We store our monthly car repair savings, our Christmas savings, and a couple of other small things we save for in that overdraft protection savings account, so every month it builds a little a bit.

If we get too far off track by overspending too much and draining this savings, we’ll call a spending moratorium for a while and try to make it up.

Anybody got an improvement on this idea?

Leave a comment.

5 Responses to “Best Practice #3 – Emergency Fund covers a multitude of sins”

  1. heidimcguire Says:

    I am so grateful for this series and anxious for each message on Sunday as well as the practical strategies session on the 21st! The blog is a great extra. Thanks, Pastor Dave!

  2. dbreid Says:

    Heidi,
    Thank you for reading and for the kind comments. The 21st will be fun. I look forward to learning from you guys, too. Have a great week!

  3. David Thornton Says:

    Here is a short entry from my blog a couple of months ago. It contains some tips on saving money, which can then be used for an emergency fund.
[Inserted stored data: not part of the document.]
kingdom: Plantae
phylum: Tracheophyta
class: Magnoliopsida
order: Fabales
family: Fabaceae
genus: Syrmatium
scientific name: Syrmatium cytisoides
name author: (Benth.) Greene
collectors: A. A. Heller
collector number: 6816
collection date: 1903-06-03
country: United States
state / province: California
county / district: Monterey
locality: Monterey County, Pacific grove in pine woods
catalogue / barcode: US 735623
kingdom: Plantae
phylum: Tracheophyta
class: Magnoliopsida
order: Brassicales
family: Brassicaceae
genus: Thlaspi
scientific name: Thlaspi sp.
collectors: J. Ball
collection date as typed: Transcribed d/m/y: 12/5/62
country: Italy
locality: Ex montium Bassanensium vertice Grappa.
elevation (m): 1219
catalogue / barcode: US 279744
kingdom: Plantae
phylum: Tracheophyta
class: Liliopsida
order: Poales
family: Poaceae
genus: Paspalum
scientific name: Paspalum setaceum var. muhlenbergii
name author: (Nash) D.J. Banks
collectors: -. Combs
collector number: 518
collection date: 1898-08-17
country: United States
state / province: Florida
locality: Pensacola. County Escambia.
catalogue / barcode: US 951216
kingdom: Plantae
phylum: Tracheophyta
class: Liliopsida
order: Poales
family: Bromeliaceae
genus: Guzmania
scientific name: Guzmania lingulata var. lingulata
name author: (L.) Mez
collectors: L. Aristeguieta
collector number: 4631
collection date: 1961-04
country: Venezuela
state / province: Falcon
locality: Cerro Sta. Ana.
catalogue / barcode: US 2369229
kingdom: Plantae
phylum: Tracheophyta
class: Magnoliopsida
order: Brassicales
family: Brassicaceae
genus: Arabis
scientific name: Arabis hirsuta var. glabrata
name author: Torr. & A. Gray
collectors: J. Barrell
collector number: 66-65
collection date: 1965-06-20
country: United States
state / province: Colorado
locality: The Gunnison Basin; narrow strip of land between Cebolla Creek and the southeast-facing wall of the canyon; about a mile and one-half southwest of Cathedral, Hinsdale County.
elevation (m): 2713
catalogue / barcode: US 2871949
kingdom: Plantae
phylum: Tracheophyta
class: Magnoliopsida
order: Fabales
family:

    TIPS FOR CREATING EXTRA ROOM IN YOUR BUDGET

    With gas prices rising, many American families are starting to feel a financial pinch. My family and I have experienced a pinch for several years now due to layoffs and slow growth in the airline industry (I made less than $15,000 in 2005). We have learned several lessons about how save money.

    First, take a close look at your spending. Most of us spend a lot of money on things that we don’t really need. For example, do you really need a fancy new cellphone for $200 when you can get a free one? Do you really need all those extra cable channels? My cable company offers a minimum package of network channels for about $8 per month, a savings of $45 over the next package. Buying bottled water and $3 coffees also adds up quickly and is not necessary. Go to the library instead of Blockbuster and the bookstore. Most of us can find some areas where we can trim the fat.

    Cars cost Americans a lot of money. Keep your old car after it is paid off. This will free up the amount of your car payment ($300-500), but that is not all. With your car paid off, you can reduce your insurance and drop the expensive collision coverage, saving more money. By shopping around for gas, you can also save money. Visit http://autos.msn.com/everyday/gasstations.aspx?zip=& src=Netx to check gas prices in your neighborhood.

    Another great source of savings is eating at home. A typical restaurant restaurant meal for my family of three is at least $15, even at a fast food restaurant. Multiply that by several times per week and it adds up quickly. Clip coupons for what you need and browse local supermarket sale papers. Many neighborhoods have a discount grocery store, such as Sav-A-Lot. Also, buy generic brands of food. The generic brands meet the same FDA standards as more expensive brands. In most cases, you can’t taste the difference. In some cases, generic brands actually taste better!

    Finally, a long term solution to solving your credit crunch is to get out of debt. It takes time, but paying off credit cards and loans will free up hundreds or thousands of dollars each month. It will also relieve the stress of wondering where your next payment is coming from. It will also enable you to start saving so that you won’t feel the pinch in the future.

    http://captainkudzu.blogspot.com/2008/06/tips-for-creating-extra-room-in-your.html

  4. Jan Scarbrough Says:

    Not possible to improve on you or Dave Ramsey! So true about money stashed away being able to cover a multitude of “Stupid Tax” as he calls it. Man, if we knew then what we know now…. Seriously you gave me an idea I hadn’t considered yet, an “extra” emergency fund hiding place. Linda and I will look into this soon. Thanks David!

  5. dbreid Says:

    Glad to help. The extra emergency fund is one of my favorite tips. We can be a certain amount of undisciplined and recover from it. If I actually have to look up the info to access the big emergency fund, it’s like going to DEFCON 1…it put us on high alert!